La crise démocratique en questions


Par Rédigé le 05/05/2019 (dernière modification le 04/05/2019)

En France, le mouvement des "gilets jaunes" et la mise en place d’un Grand débat font partie des signes de la crise démocratique actuelle. Afin de mieux comprendre le phénomène de défiance des citoyens envers la classe politique et le pouvoir nous sommes allés à la rencontre de Lise Gallois, médiatrice, spécialiste de l’intelligence collective.


Lise Gallois vit dans la région de Montpellier depuis 15 ans. Elle réside dans une mini-maison en bois autonome "tiny house" depuis trois ans. Son activité consiste à accompagner l’émergence de l’intelligence relationnelle inter et intrapersonnelle: coaching, médiation CNV (processus de médiation de conflits basé sur la communication non violente), accompagnement d’organisations pour faciliter l’intelligence collective dans des objectifs variés; émergence de créativité, cohésion, décisions, processus participatifs... Elle est une des représentantes du mouvement Colibris.

Depuis plusieurs années la défiance des citoyens envers la classe politique et le pouvoir est importante. Comment analysez-vous ce phénomène?
Je le vois comme l’agonie d’un certain système dans lequel on cultive la séparation en niant l’interconnexion entre les êtres vivants et les humains en particulier. Dans cette agonie se manifestent à outrance les caractéristiques de ce système de pensée basé sur cette séparation radicale: les méchants/les gentils, ceux qui savent/les ignorants.

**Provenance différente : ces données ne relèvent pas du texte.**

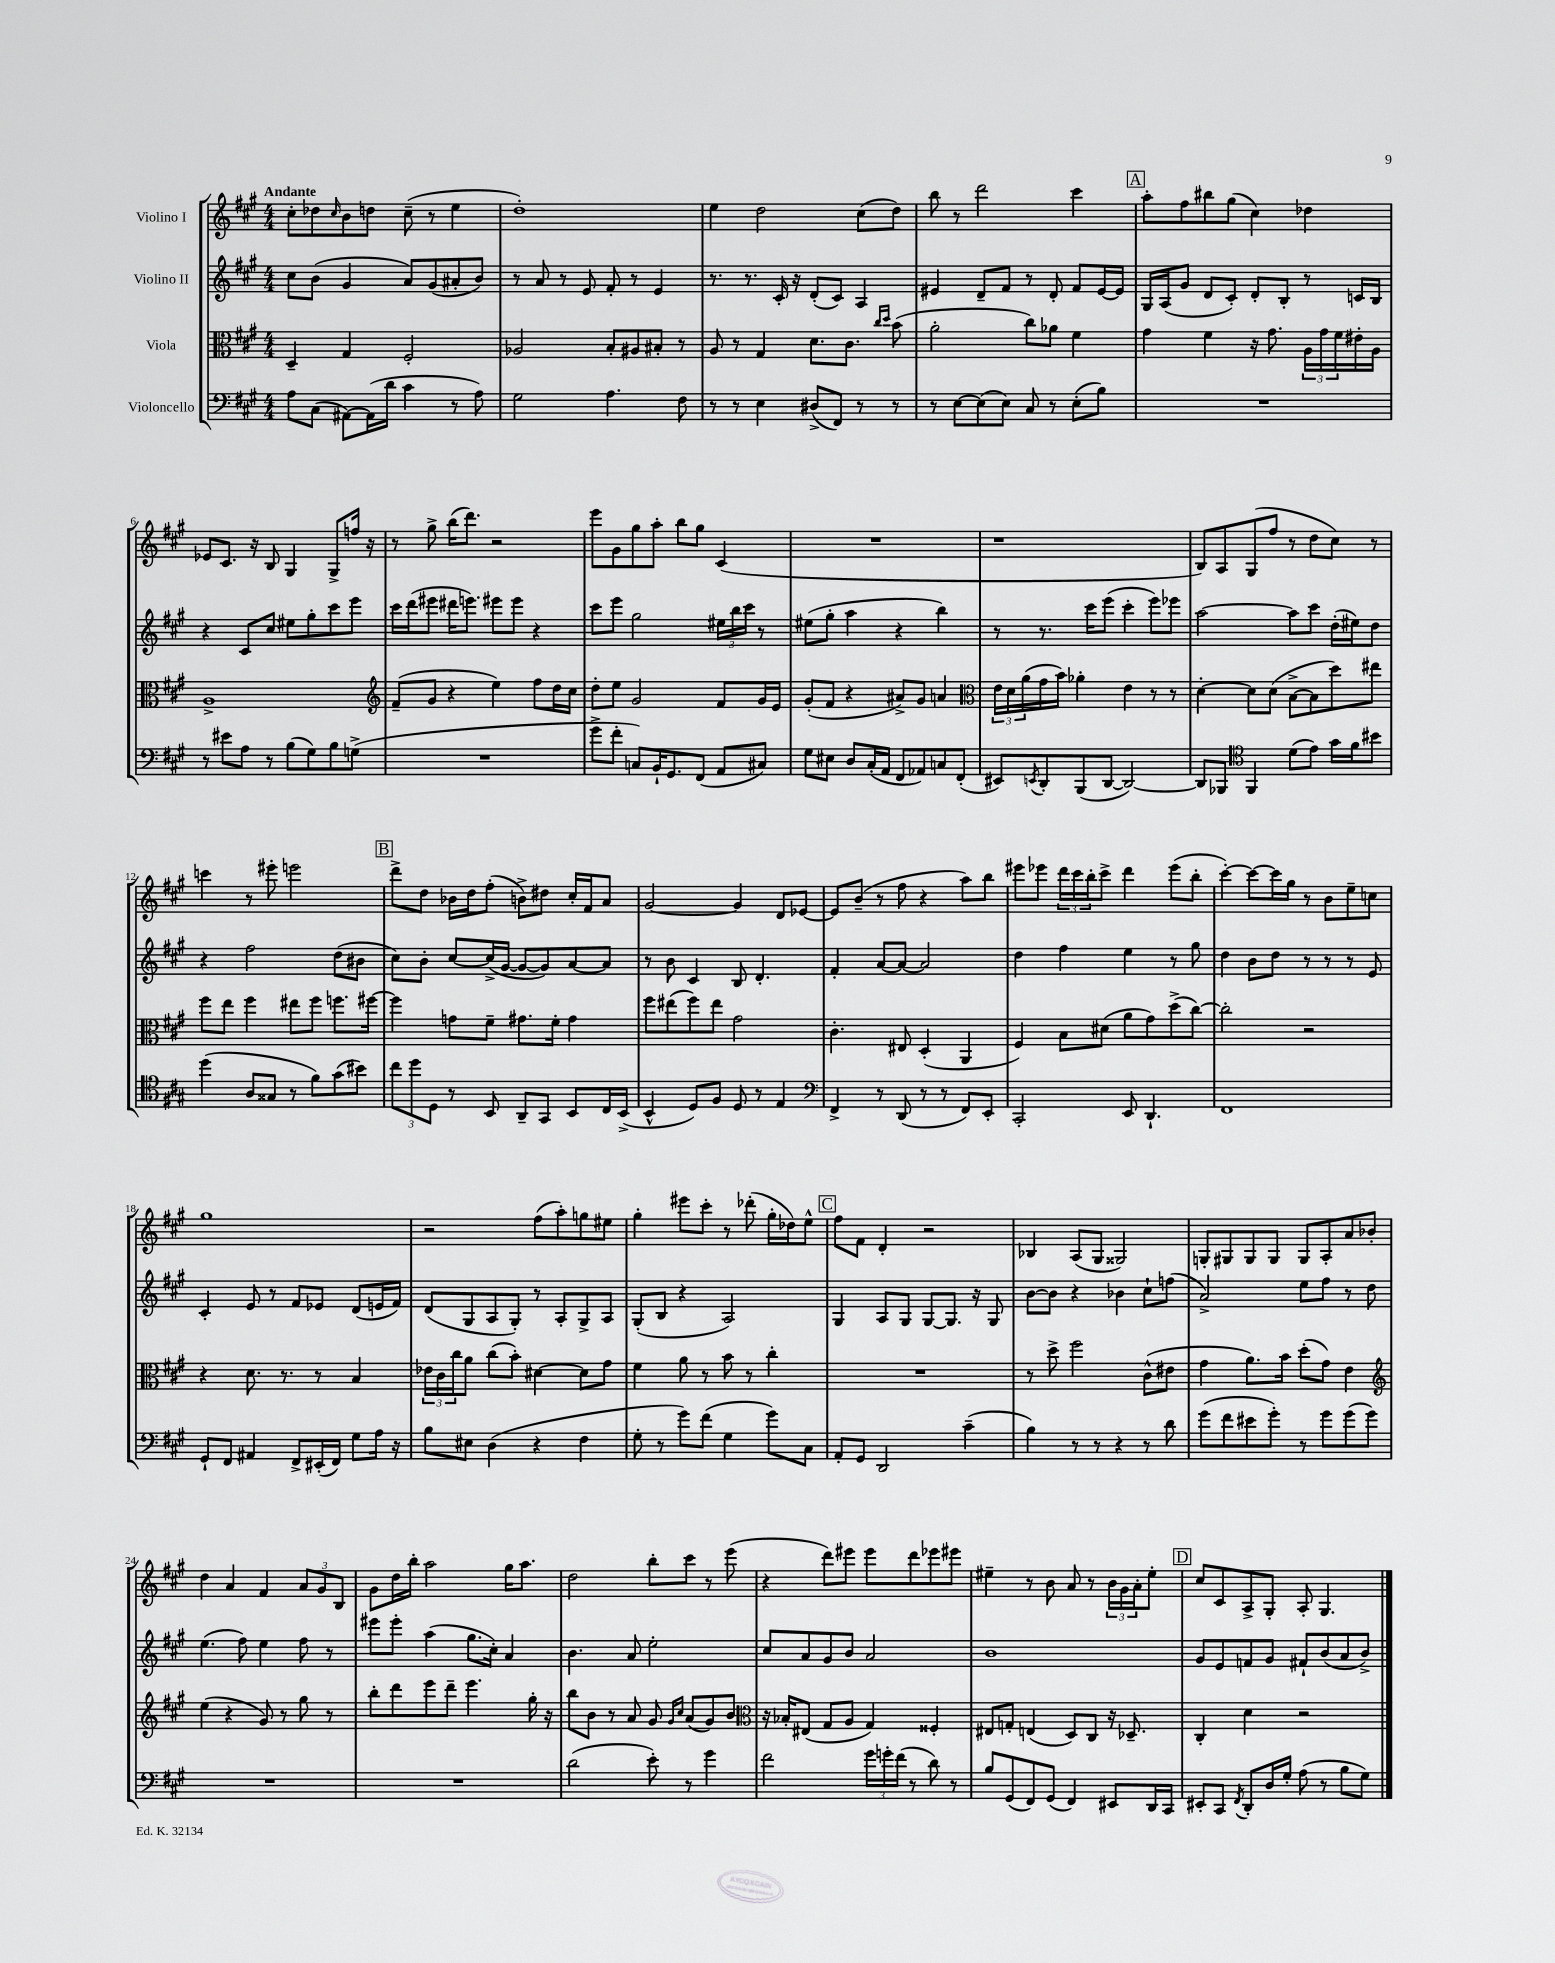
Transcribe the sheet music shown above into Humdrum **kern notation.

**kern	**kern	**kern	**kern
*staff4	*staff3	*staff2	*staff1
*clefF4	*clefC3	*clefG2	*clefG2
*k[f#c#g#]	*k[f#c#g#]	*k[f#c#g#]	*k[f#c#g#]
*M4/4	*M4/4	*M4/4	*M4/4
8A	4D~	8cc#	8cc#'
(8C#	.	(8b	8dd-
.	.	.	16qqcc#
[8AA#)	4G#	4g#	8b
(16AA#]	.	.	8dd
16d	.	.	.
4c#	2F#'	8a)	(8cc#~
.	.	(8g#	8r
8r	.	8a#'	4ee
8A)	.	8b)	.
=	=	=	=
2G#	2A-	8r	1dd')
.	.	8a	.
.	.	8r	.
.	.	8e	.
4.A	8B'	8f#'	.
.	8A#	8r	.
.	8B#'	4e	.
8F#	8r	.	.
=	=	=	=
8r	8A	8.r	4ee
8r	8r	.	.
.	.	8.r	.
4E	4G#	.	2dd
.	.	16c#'	.
.	.	16r	.
(8D#^	8.d	(8d'	.
8FF#)	.	8c#)	.
.	8.c#	.	.
8r	.	4A	(8cc#
.	16qqcc#	.	.
.	16qqdd	.	.
8r	(8b	.	8dd)
=	=	=	=
8r	2a'	4e#	8bb
[8E	.	.	8r
(8E]	.	8d~	2ddd
8E)	.	8f#	.
8C#	8cc#)	8r	.
8r	8a-	8d'	.
(8E'	4f#	8f#	4ccc#
8B)	.	[16e#	.
.	.	16e#]	.
=	=	=	=
1r	4g#	16G#	8aa'
.	.	(16A	.
.	.	8g#	8ff#
.	4f#	8d	8bb#
.	.	8c#')	(8gg#
.	16r	8d'	4cc#)
.	8.g#	.	.
.	.	8B'	.
.	24A	8r	4dd-
.	24g#	.	.
.	24f#	.	.
.	16e#'	16c	.
.	16A	16B	.
=	=	=	=
8r	1A^	4r	8e-
8e#	.	.	8.c#
8A	.	8c#	.
.	.	.	16r
8r	.	8cc#	8B
(8B	.	8ee#	4G#
8G#)	.	8gg#'	.
8B	.	8ccc#	8G#^
(8G^	.	8eee	16ff
.	.	.	16r
=	=	=	=
*	*clefG2	*	*
1r	(8f#~	16ccc#	8r
.	.	(16ddd	.
.	8g#	8eee#	8gg#^
.	4r	16ddd#	(16bb
.	.	8.eee)	8.ddd)
.	4ee)	8eee#	2r
.	.	8eee#	.
.	8ff#	4r	.
.	16dd	.	.
.	16cc#	.	.
=	=	=	=
8g#^	8dd'	8ccc#	8eee
8f#'	8ee	8eee	8g#
8C)	2g#	2gg#	8gg#
16BB`	.	.	8aa'
8.GG#	.	.	.
.	.	.	8bb
(8FF#	.	.	8gg#
8AA	8f#	24ee#	(4c#
.	.	24bb	.
.	.	24ccc#	.
8C#)	16g#	8r	.
.	16e	.	.
=	=	=	=
8G#	(8g#'	(8ee#	1r
8E#	8f#	8gg#'	.
8D	4r	4aa	.
(16C#'	.	.	.
16AA	.	.	.
8FF#	8a#^)	4r	.
8AA-)	8g#	.	.
8C	4a	4bb)	.
(8FF#'	.	.	.
=	=	=	=
*	*clefC3	*	*
8EE#)	24e	8r	1r
.	24d	.	.
.	(24a	.	.
8qEE	.	.	.
8DD'	16g#	8.r	.
.	16b)	.	.
(8BBB	4a-'	.	.
.	.	16ccc#	.
[8DD	.	(8eee	.
2DD_)	4e	4ccc#'	.
.	8r	8eee)	.
.	8r	8eee-	.
=	=	=	=
8DD]	[4d'	[2aa	8B)
8BBB-	.	.	8A
*clefC4	*	*	*
4FF#	8d]	.	(8G#
.	(8d	.	8ff#
(8d	[8B^	8aa]	8r
8e)	8B]	8ccc#	8dd
16g#	8dd)	(16dd'	8cc#)
16f#	.	16ee#)	.
8b#	8ee#	8dd	8r
=	=	=	=
(4dd	8ff#	4r	4ccc
.	8ee	.	.
8A	4ff#	2ff#	8r
8G##	.	.	8eee#'
8r	8ee#	.	2eee
8f#)	8ff#	.	.
(8g#	8.ff	(8dd	.
8b#)	.	8b#	.
.	[16ff#	.	.
=	=	=	=
12cc#	4ff#]	8cc#)	8ddd^
12dd	.	.	.
.	.	8b'	8dd
12D	.	.	.
8r	8g	[8cc#	16b-
.	.	.	16dd
8BB	8f#~	(16cc#^]	(8ff#'
.	.	[16g#	.
8AA~	8.g#	8g#_	8b^)
8GG#	.	8g#])	8dd#
.	16f#'	.	.
8BB	4g#	[8a	16cc#'
.	.	.	16f#
16C#	.	8a]	8a
(16BB^	.	.	.
=	=	=	=
4BB^^	8ff#	8r	[2g#
.	(8ee#	8b	.
8D)	8ff#)	4c#	.
8F#	8ee#	.	.
8D	2g#	8B	4g#]
8r	.	4.d'	.
4E	.	.	8d
.	.	.	[8e-
=	=	=	=
*clefF4	*	*	*
4FF#^	4.c#'	4f#'	8e-]
.	.	.	(8b~
8r	.	[8a	8r
(8DD	8E#	8a_	8ff#
8r	(4D'	2a]	4r
8r	.	.	.
8FF#)	4AA	.	8aa)
8EE'	.	.	8bb
=	=	=	=
2CC#'	4F#)	4dd	8eee#
.	.	.	8eee-
.	8B	4ff#	24ddd
.	.	.	24ccc#
.	.	.	24bb'
.	(8d#	.	8ccc#^
8EE	8a	4ee	4ddd
4.DD`	8g#)	.	.
.	(8dd^	8r	(8eee-
.	[8cc#)	8gg#	8bb'
=	=	=	=
1FF#	2cc#']	4dd	[4ccc#')
.	.	8b	8ccc#_
.	.	8dd	16ccc#]
.	.	.	16gg#
.	2r	8r	8r
.	.	8r	8b
.	.	8r	8ee~
.	.	8e	8cc
=	=	=	=
8GG#`	4r	4c#'	1gg#
8FF#	.	.	.
4AA#	8.d	8e	.
.	.	8r	.
.	8.r	.	.
8FF#^	.	8f#	.
(16EE#'	8r	8e-	.
16FF#)	.	.	.
8G#	4B	(8d	.
16A	.	16e	.
16r	.	16f#)	.
=	=	=	=
8B	24e-	(8d	2r
.	24c#	.	.
.	24cc#	.	.
8E#	8a	8G#	.
(4D	(8cc#	8A	.
.	8b')	8G#')	.
4r	[4d#	8r	(8ff#
.	.	8A'	8aa')
4F#	8d#]	8G#^	8gg
.	8g#	8A	8ee#
=	=	=	=
8G#'	4f#	(8G#'	4gg#'
8r	.	8B	.
8g#)	8a	4r	8eee#
(8f#	8r	.	8ccc#'
4G#	8b	2A)	8r
.	8r	.	(8ddd-'
8g#)	4cc#'	.	16gg#'
.	.	.	16dd-)
8C#	.	.	8ee^^
=	=	=	=
8AA'	1r	4G#	8ff#
8GG#	.	.	8f#
2DD	.	8A	4d'
.	.	8G#	.
.	.	[8G#	2r
.	.	8.G#]	.
(4c#~	.	.	.
.	.	16r	.
.	.	8G#	.
=	=	=	=
4B)	8r	[8b	4B-
.	8dd^	8b]	.
8r	2ff#	4r	(8A
8r	.	.	8G#
4r	.	4b-	2G##)
8r	(8c#^^	8cc#`	.
8d	8e#	(8ff	.
=	=	=	=
(8g#	4g#	2a^)	8G'
8f#	.	.	8G#
8e#	8.a)	.	8G#
8g#')	.	.	8G#
.	16b	.	.
8r	(8dd'	8ee	8G#
8g#	8g#)	8ff#	8A'
(8g#	4e	8r	8a
8g#)	.	8dd	8b-'
=	=	=	=
*	*clefG2	*	*
1r	(4ee	(4.ee	4dd
.	4r	.	4a
.	.	8ff#)	.
.	8g#)	4ee	4f#
.	8r	.	.
.	8gg#	8ff#	12a
.	.	.	12g#
.	8r	8r	.
.	.	.	12B
=	=	=	=
1r	8bb'	8eee#	8g#
.	8ddd	8eee#'	16dd
.	.	.	16bb'
.	8eee	(4aa	2aa
.	8ddd~	.	.
.	4.eee	8.gg#	.
.	.	16cc#')	.
.	.	4a	16gg#
.	.	.	8.aa
.	16gg#'	.	.
.	16r	.	.
=	=	=	=
(2d	8bb	4.b	2dd
.	8b	.	.
.	8r	.	.
.	8a	8a	.
8e')	8g#	2ee'	8bb'
.	16qqg#	.	.
.	16qqcc#	.	.
8r	(8a	.	8ccc#
4g#	8g#)	.	8r
.	8b	.	(8eee
=	=	=	=
*	*clefC3	*	*
2f#	16r	8cc#	4r
.	16B-'	.	.
.	(8E#	8a	.
.	8G#	8g#	8ddd)
.	8A	8b	8eee#
24g#	4G#)	2a	8eee#
24g'	.	.	.
(24f#	.	.	.
8r	.	.	8ddd
8d)	4F##'	.	8eee-
8r	.	.	8eee#
=	=	=	=
8B	8E#	1b	4ee#~
(8GG#	8G'	.	.
8FF#)	(4E	.	8r
(8GG#	.	.	8b
4FF#)	8D)	.	8a
.	8C#	.	8r
8EE#	16r	.	24b
.	.	.	24g#
.	8.D-~	.	.
.	.	.	24a'
16DD	.	.	8ee#'
16CC#	.	.	.
=	=	=	=
8EE#'	4C#'	8g#	8cc#
8CC#	.	8e	8c#
8qFF#	.	.	.
8DD'	4d	8f	8A^
16D	.	8g#	8G#'
16G#'	.	.	.
(8A	2r	8f#`	8A'
8r	.	(8b	4.G#
8B	.	8a	.
8G#)	.	8b^)	.
==	==	==	==
*-	*-	*-	*-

D’après vous, qu’est-ce qui pourrait améliorer la situation?
Déjà, c’est une bonne nouvelle à mon sens que ces signaux outranciers montrent le chemin, là où la vie ne passe pas, donc ça cogne douloureusement, et c’est une opportunité.
Concrètement, pour commencer à améliorer la situation il s’agit d’opérer un changement de regard: de voir le monde des humains comme une unité, avec ses polarités, ses couleurs nuancées, mais où, quand je regarde l’autre, je regarde une part de moi. Ça ôte tout d’un coup un sacré mur qui occasionne peurs et comportements violents.

Comment concrètement mettre en place des changements au niveau local comme au niveau national?
Il s’agit que des initiateurs soient au clair sur leurs intentions. Que leur projet ne serve pas leur nombril uniquement, mais le vivant et l’enthousiasme de vivre ensemble. Qu’ils invitent d’autres à les rejoindre et que ces groupes vérifient les bases sur lesquelles ils s’avancent en commun. Il faudrait oser confronter et voir les divergences, oser initier au besoin plusieurs projets unis par les mêmes socles, créer des ponts entre eux et reconnaître à chacun sa place. Et il s’agit, et c’est la dimension qui manque à mon sens aujourd’hui, d’écouter à chaque pas où en est le groupe, s’il est prêt à poser le prochain pas.
Il s’agit de se remettre dans un mouvement, là où la fixité présidait jusqu’à présent. On a des valeurs et des directives figées, qui ne sont plus re-questionnées régulièrement au vu de l’écoute des besoins.
Il y a donc un chemin à mon sens qui consiste à oser reposer les bases, et écouter régulièrement où chacun en est, quels sont les besoins, vérifier l’adéquation des moyens à ces besoins. Cela vaut au niveau local, comme au national pour moi.
Avec davantage d’autonomie du local, passer d’une fédération avec un centre névralgique qui ressemble à un gros carrefour engorgé, ou un sommet de pyramide très pointue, à un réseau agile entre initiatives locales. Il s’agit d’œuvrer aux infrastructures adaptées qui servent à connecter les talents, plutôt qu’à consolider un pouvoir d’une poignée sur une majorité. Il existe des outils pour cela. Cela permet d’ailleurs de faciliter la prise de décision au niveau national.

Crise démocratique.mp3  (371.84 Ko)


Pour avancer dans plus de cohésion, le travail individuel sur sa propre personne (peurs, désirs…) est-il vraiment indispensable? Si ou ipourquoi?
Comme partagé en d’autres mots dans la question un peu plus haut, tout part d’un filtre de regard individuel. Nous portons chacun comme une focale, plus ou moins encrassée, qui projette à l’extérieur la forme que nous portons intérieurement. Cela se reflète donc dans tout projet collectif. Si nous nous croyons séparés, nous allons bâtir des projets marqués par cette séparation. Si nous avons peur du rejet, nous créons des projets marqués par une empreinte de peur avec outrance sécuritaire et rigidité.
C’est un changement de regard individuel qui est la clé, et la condition sine qua non.

Dans quelles différentes formes ce travail individuel peut-il se concrétiser?
Toutes les formes; thérapie, rencontres, lectures... sont possibles, mais chacun est seul à savoir, devant son miroir, à quel point il est dans une démarche authentique.